*** Records supplied ***
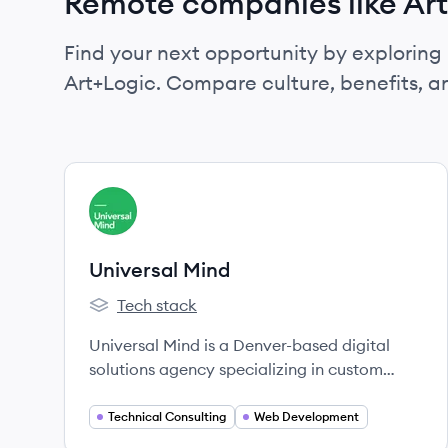
Remote companies like Ar
Find your next opportunity by exploring 
Art+Logic. Compare culture, benefits, 
View company
UM
Universal Mind
Tech stack
Universal Mind's
Universal Mind is a Denver-based digital
solutions agency specializing in custom
software development, focusing on
innovation, design, and user experience.
Technical Consulting
Web Development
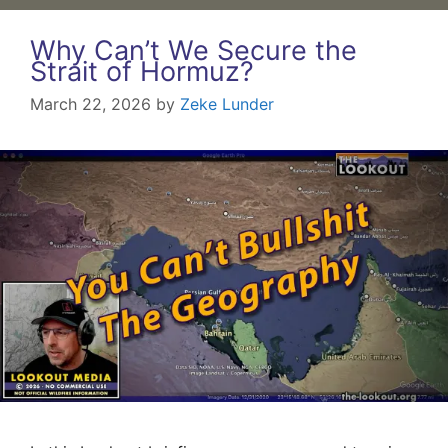
Why Can’t We Secure the
Strait of Hormuz?
March 22, 2026
by
Zeke Lunder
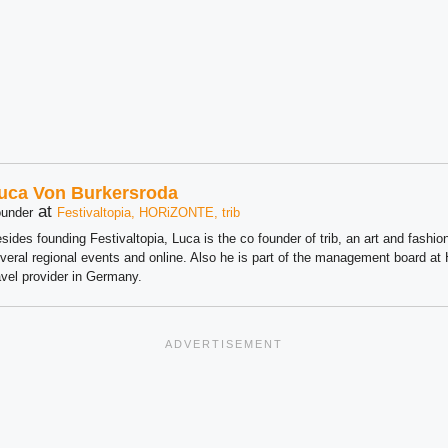
uca Von Burkersroda
at
under
Festivaltopia, HORiZONTE, trib
sides founding Festivaltopia, Luca is the co founder of trib, an art and fashion
veral regional events and online. Also he is part of the management board 
avel provider in Germany.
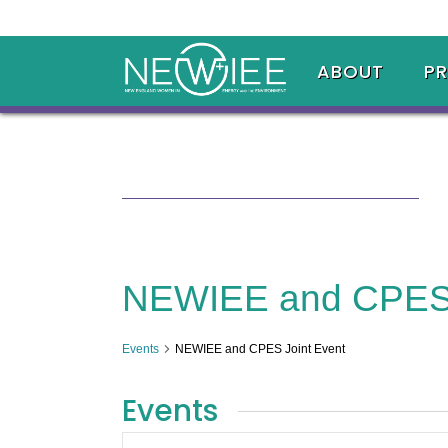
ABOUT
P
NEWIEE and CPES 
Events
NEWIEE and CPES Joint Event
Events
*** End of Records supplied ***
Description of the task: Above are the records. Copy every line in them holding "Mind".

Task response:
Universal Mind
Universal Mind's
Universal Mind is a Denver-based digital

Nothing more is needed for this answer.